Unless the checkm8 bootrom exploit (which is permanent and untethered for checkm8 devices) is backported to iOS 9.3.6, it will never happen. However, checkm8 requires a computer to send the exploit every boot—ironically making it tethered in practice.

5. Security Implications

The existence of a jailbreak for iOS 9.3.6 highlights the security risks associated with using End-of-Life (EOL) hardware.
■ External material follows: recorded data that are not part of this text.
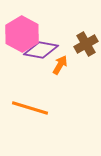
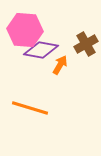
pink hexagon: moved 3 px right, 4 px up; rotated 24 degrees counterclockwise
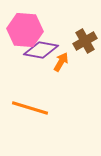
brown cross: moved 1 px left, 3 px up
orange arrow: moved 1 px right, 3 px up
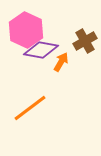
pink hexagon: moved 1 px right; rotated 20 degrees clockwise
orange line: rotated 54 degrees counterclockwise
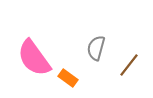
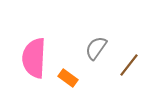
gray semicircle: rotated 20 degrees clockwise
pink semicircle: rotated 39 degrees clockwise
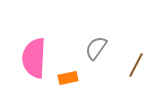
brown line: moved 7 px right; rotated 10 degrees counterclockwise
orange rectangle: rotated 48 degrees counterclockwise
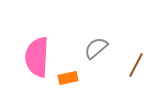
gray semicircle: rotated 15 degrees clockwise
pink semicircle: moved 3 px right, 1 px up
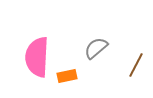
orange rectangle: moved 1 px left, 2 px up
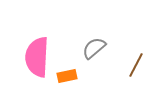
gray semicircle: moved 2 px left
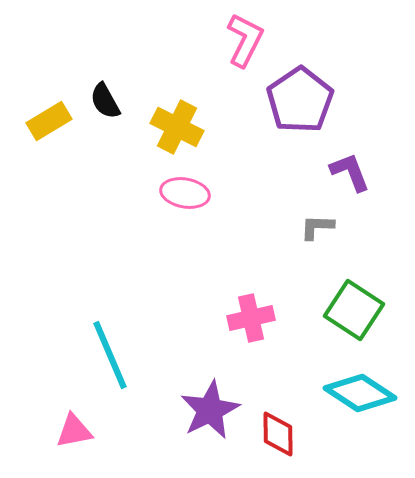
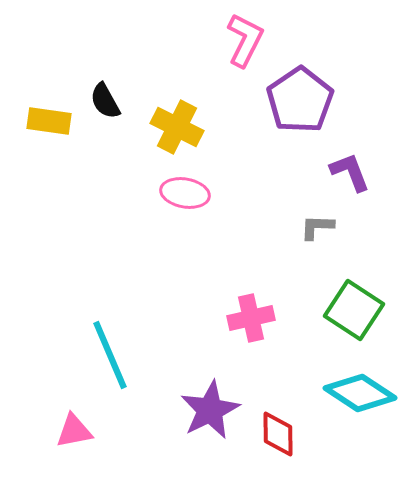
yellow rectangle: rotated 39 degrees clockwise
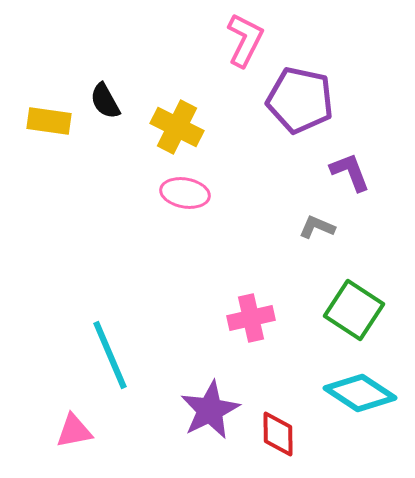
purple pentagon: rotated 26 degrees counterclockwise
gray L-shape: rotated 21 degrees clockwise
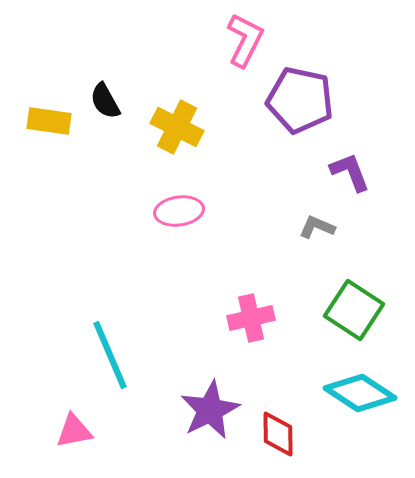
pink ellipse: moved 6 px left, 18 px down; rotated 18 degrees counterclockwise
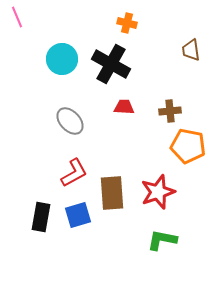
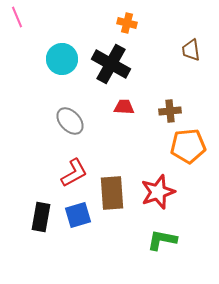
orange pentagon: rotated 16 degrees counterclockwise
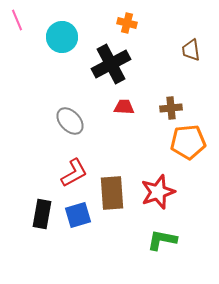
pink line: moved 3 px down
cyan circle: moved 22 px up
black cross: rotated 33 degrees clockwise
brown cross: moved 1 px right, 3 px up
orange pentagon: moved 4 px up
black rectangle: moved 1 px right, 3 px up
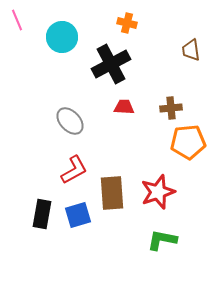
red L-shape: moved 3 px up
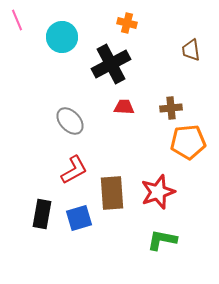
blue square: moved 1 px right, 3 px down
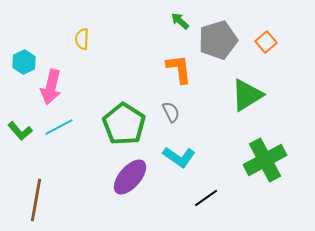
1. No Security Patches: iOS 9.3.6 has not received security updates since 2019. The vulnerabilities used for jailbreaking are just a subset of the total known vulnerabilities affecting this firmware.
2. Sandbox Bypass: The exploit chain relies on a sandbox escape. A malicious app utilizing the same vulnerability could steal user data without the user's consent.
3. Mitigation: Users on these devices are advised to use the device strictly for offline or low-security tasks. Activation of the jailbreak increases the attack surface if the user installs unverified repositories.

---

2. The Missing KPP Bypass

On 64-bit devices, Apple introduced KPP (Kernel Patch Protection). iOS 9 on 32-bit devices does not have KPP, but it does have KASLR (Kernel Address Space Layout Randomization). While 32-bit devices are easier to exploit, untethered requires a bootrom-level exploit or a persistent kernel code injection that survives a reboot.

The last true untethered jailbreak for a 32-bit device was iOS 9.1 (Pangu9). Everything after 9.1 moved to semi-untethered because the exploits required to persist across reboots were burned by Apple or reserved for higher bounties.